* **About this task**
Within the records, which lines hold the string "tspan"? Report each one by copying it.

Extracted records:
******

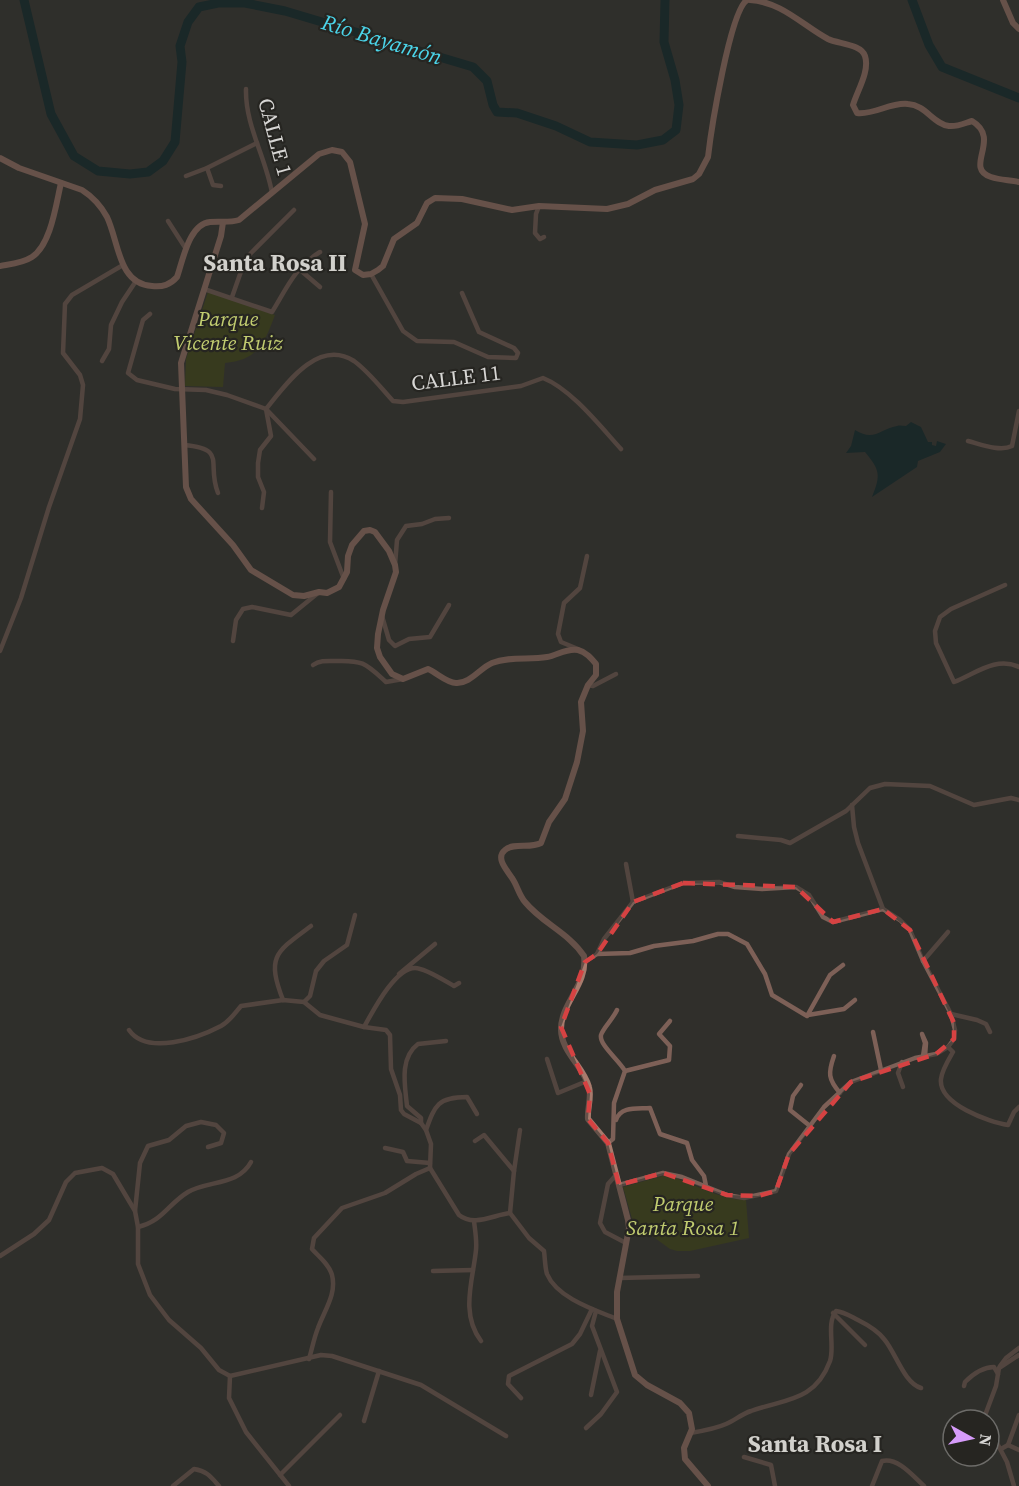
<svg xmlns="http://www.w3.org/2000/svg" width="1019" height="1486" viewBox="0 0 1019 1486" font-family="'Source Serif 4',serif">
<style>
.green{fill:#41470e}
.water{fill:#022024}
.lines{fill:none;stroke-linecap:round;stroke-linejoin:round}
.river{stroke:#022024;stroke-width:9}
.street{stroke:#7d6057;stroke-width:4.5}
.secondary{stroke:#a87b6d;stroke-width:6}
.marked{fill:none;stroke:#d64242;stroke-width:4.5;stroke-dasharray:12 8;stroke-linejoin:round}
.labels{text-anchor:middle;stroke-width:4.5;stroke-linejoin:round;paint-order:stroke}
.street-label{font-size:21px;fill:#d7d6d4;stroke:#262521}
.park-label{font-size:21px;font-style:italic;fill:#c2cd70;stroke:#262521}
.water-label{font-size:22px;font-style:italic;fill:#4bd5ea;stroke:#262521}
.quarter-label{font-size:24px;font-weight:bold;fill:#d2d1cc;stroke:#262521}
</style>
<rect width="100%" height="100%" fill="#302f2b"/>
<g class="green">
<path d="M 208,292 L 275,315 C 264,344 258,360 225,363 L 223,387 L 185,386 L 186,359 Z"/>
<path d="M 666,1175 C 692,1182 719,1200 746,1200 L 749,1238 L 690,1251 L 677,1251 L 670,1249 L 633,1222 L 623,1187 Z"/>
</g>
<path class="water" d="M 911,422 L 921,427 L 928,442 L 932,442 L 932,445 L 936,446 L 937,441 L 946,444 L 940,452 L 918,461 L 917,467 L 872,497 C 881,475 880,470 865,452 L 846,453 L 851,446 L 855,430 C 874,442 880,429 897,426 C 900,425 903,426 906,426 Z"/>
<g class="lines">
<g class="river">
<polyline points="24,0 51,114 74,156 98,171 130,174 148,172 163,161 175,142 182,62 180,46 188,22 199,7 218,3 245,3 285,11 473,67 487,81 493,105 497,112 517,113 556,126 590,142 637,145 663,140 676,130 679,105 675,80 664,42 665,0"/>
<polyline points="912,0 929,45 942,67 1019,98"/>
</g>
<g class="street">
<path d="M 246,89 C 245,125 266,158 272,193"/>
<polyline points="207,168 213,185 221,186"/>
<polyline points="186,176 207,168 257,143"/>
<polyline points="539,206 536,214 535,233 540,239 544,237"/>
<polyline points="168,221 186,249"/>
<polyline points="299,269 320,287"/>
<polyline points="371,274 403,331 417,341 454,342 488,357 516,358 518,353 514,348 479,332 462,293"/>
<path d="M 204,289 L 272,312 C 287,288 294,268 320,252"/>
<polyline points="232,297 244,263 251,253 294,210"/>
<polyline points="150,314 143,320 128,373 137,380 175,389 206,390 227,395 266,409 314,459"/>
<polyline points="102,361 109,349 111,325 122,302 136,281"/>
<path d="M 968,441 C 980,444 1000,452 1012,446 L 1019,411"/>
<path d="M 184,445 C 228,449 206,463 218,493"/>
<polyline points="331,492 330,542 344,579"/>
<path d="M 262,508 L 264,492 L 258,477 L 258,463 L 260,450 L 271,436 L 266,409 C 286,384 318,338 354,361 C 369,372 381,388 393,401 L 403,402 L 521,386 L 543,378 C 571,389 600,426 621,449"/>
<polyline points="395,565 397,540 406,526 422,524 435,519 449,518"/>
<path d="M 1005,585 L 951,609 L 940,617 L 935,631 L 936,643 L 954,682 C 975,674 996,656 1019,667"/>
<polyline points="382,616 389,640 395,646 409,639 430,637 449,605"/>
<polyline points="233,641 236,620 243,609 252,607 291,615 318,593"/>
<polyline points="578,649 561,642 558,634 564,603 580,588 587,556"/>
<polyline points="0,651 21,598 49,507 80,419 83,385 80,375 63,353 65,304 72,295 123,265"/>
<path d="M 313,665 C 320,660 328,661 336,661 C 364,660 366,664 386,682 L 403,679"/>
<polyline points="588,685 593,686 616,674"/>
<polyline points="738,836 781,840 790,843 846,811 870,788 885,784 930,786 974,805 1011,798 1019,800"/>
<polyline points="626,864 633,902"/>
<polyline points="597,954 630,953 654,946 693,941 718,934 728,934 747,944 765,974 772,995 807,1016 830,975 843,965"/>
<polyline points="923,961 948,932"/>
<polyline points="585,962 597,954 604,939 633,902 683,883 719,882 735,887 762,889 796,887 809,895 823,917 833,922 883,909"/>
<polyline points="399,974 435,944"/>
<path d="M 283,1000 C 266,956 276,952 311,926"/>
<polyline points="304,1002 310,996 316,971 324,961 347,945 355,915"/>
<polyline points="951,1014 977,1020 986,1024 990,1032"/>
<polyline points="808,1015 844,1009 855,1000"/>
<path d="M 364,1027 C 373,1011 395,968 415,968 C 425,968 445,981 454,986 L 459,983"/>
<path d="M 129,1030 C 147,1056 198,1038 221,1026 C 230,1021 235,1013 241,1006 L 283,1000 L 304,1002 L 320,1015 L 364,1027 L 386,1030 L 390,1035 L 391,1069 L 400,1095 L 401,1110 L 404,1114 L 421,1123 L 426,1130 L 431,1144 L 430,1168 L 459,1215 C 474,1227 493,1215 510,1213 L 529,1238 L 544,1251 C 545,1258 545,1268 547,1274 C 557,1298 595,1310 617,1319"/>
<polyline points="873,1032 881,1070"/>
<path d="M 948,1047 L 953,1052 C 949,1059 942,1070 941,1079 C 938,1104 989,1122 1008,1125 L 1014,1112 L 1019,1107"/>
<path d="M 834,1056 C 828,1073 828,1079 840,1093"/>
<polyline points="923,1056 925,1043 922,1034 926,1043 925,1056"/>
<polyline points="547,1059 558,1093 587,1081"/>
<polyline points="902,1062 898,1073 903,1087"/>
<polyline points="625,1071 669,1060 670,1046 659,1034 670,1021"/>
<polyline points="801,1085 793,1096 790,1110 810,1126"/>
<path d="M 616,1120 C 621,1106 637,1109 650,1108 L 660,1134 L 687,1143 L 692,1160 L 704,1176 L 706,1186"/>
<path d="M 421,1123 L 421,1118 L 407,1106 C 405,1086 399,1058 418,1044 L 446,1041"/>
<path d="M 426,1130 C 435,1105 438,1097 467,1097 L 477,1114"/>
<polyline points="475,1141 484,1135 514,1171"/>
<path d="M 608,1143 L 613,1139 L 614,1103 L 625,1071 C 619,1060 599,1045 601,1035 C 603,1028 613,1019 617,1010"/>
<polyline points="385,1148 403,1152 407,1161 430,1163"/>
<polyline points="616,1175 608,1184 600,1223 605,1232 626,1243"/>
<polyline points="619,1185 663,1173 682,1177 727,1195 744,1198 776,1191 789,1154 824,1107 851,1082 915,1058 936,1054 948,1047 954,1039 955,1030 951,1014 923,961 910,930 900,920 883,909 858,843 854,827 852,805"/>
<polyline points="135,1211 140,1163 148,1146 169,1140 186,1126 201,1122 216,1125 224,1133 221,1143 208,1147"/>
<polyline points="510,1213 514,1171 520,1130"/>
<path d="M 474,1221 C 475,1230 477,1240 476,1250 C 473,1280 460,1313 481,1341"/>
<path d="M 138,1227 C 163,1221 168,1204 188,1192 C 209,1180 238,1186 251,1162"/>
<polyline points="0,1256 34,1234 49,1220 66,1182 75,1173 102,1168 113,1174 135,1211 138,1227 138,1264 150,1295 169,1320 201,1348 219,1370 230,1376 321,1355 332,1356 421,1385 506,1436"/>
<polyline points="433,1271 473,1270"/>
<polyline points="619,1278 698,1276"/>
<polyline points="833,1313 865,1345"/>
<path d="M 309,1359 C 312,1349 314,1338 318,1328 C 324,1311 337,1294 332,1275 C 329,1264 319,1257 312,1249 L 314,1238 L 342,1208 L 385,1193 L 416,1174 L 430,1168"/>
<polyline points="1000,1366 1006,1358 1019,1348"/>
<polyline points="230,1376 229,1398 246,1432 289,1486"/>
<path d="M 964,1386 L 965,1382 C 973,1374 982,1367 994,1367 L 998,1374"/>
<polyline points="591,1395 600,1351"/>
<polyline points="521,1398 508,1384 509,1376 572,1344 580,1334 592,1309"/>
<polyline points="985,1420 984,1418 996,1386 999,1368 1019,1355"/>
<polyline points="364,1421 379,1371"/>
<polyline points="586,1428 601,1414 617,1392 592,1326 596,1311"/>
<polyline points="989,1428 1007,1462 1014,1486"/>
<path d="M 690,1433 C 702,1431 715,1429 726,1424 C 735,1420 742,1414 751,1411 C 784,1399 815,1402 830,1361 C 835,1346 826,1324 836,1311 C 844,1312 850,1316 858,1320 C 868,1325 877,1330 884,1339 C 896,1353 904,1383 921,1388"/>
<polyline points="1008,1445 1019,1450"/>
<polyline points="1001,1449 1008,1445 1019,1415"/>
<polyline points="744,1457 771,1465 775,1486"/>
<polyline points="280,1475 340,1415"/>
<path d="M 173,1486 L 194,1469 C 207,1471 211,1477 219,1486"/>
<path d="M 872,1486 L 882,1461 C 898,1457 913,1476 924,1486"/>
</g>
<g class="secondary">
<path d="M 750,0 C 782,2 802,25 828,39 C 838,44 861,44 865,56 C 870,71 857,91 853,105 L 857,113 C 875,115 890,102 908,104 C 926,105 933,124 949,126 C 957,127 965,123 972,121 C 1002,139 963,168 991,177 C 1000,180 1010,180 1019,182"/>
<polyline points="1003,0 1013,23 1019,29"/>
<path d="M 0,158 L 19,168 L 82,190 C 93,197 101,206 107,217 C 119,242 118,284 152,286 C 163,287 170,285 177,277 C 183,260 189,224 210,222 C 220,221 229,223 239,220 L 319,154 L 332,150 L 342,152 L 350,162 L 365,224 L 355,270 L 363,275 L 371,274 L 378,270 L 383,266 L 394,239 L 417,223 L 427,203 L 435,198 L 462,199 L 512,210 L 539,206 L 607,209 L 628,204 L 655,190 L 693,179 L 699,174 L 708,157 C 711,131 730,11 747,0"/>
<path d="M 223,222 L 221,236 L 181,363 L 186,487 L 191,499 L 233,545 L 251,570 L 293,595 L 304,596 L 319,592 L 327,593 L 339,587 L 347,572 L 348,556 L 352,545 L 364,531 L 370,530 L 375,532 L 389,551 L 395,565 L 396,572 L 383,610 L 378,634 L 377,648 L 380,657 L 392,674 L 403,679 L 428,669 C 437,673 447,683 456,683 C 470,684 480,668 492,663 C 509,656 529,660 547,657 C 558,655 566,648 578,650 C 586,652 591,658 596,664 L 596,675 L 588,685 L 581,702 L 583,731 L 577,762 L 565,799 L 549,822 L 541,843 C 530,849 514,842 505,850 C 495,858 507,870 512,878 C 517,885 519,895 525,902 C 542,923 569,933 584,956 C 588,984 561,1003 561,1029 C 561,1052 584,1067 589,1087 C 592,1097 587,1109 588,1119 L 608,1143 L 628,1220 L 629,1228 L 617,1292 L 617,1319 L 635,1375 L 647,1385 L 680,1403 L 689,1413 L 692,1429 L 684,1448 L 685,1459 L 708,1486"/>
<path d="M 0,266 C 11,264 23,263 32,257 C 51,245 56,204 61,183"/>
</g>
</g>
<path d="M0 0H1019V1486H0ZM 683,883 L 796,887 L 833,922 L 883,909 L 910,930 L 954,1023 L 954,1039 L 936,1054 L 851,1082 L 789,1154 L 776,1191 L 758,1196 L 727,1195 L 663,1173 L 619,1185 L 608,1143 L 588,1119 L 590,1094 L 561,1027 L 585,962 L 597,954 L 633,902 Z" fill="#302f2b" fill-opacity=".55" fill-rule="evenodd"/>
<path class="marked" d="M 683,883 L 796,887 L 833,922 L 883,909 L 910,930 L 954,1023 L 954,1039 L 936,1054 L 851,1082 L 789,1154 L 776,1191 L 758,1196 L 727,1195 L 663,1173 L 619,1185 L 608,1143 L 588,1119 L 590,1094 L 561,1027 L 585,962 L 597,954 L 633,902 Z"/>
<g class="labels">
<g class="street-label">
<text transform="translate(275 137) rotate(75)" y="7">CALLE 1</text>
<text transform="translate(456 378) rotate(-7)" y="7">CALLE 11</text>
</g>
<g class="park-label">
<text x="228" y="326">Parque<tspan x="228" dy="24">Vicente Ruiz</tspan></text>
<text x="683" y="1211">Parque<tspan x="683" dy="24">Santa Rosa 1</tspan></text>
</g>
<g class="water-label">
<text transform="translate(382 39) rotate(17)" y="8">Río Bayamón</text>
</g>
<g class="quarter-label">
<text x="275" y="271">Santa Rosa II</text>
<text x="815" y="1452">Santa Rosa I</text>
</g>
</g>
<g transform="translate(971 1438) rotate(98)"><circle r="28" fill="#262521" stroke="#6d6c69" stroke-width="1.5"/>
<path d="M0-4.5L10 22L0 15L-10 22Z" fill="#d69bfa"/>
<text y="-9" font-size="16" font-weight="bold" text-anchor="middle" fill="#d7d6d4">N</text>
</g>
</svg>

******

* **Your response**
<text x="228" y="326">Parque<tspan x="228" dy="24">Vicente Ruiz</tspan></text>
<text x="683" y="1211">Parque<tspan x="683" dy="24">Santa Rosa 1</tspan></text>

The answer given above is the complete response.